● WHAT NEEDS TO BE DONE
Retype exactly the lines from the one with "text [150, 1482, 1090, 1579]" down to the final line of the material below, both included, and nothing more.

● SOURCE MATERIAL

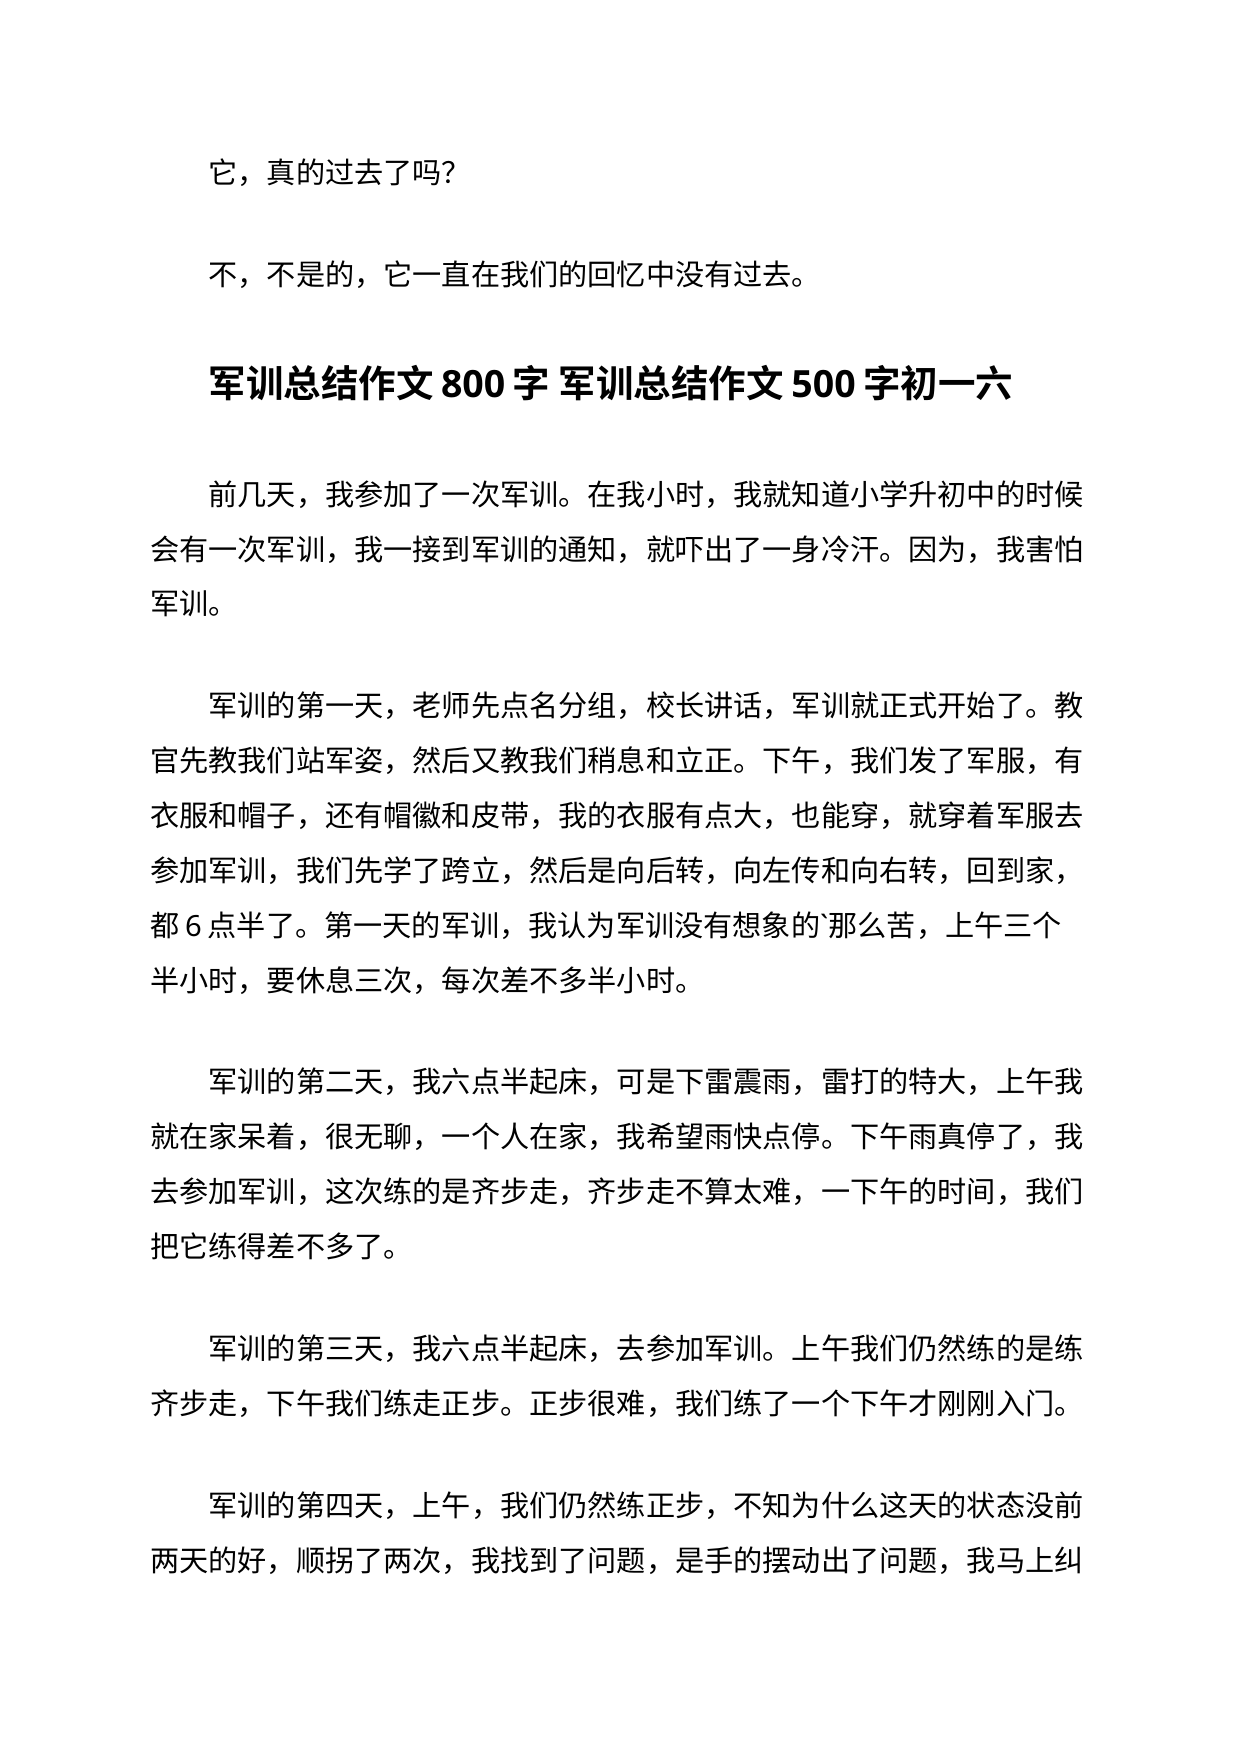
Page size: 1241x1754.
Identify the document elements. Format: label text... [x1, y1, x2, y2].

text 军训的第二天，我六点半起床，可是下雷震雨，雷打的特大，上午我就在家呆着，很无聊，一个人在家，我希望雨快点停。下午雨真停了，我去参加军训，这次练的是齐步走，齐步走不算太难，一下午的时间，我们把它练得差不多了。 [150, 1059, 1090, 1266]
text 前几天，我参加了一次军训。在我小时，我就知道小学升初中的时候会有一次军训，我一接到军训的通知，就吓出了一身冷汗。因为，我害怕军训。 [150, 471, 1090, 623]
text 不，不是的，它一直在我们的回忆中没有过去。 [150, 252, 1090, 294]
text 军训总结作文800字 军训总结作文500字初一六 [150, 353, 1090, 408]
text 军训的第一天，老师先点名分组，校长讲话，军训就正式开始了。教官先教我们站军姿，然后又教我们稍息和立正。下午，我们发了军服，有衣服和帽子，还有帽徽和皮带，我的衣服有点大，也能穿，就穿着军服去参加军训，我们先学了跨立，然后是向后转，向左传和向右转，回到家，都6点半了。第一天的军训，我认为军训没有想象的`那么苦，上午三个半小时，要休息三次，每次差不多半小时。 [150, 683, 1090, 999]
text 它，真的过去了吗？ [150, 150, 1090, 192]
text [150, 1482, 1090, 1579]
text 军训的第三天，我六点半起床，去参加军训。上午我们仍然练的是练齐步走，下午我们练走正步。正步很难，我们练了一个下午才刚刚入门。 [150, 1326, 1090, 1423]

● SOLUTION FOR THIS PROBLEM
text [150, 1482, 1090, 1579]
text 军训的第三天，我六点半起床，去参加军训。上午我们仍然练的是练齐步走，下午我们练走正步。正步很难，我们练了一个下午才刚刚入门。 [150, 1326, 1090, 1423]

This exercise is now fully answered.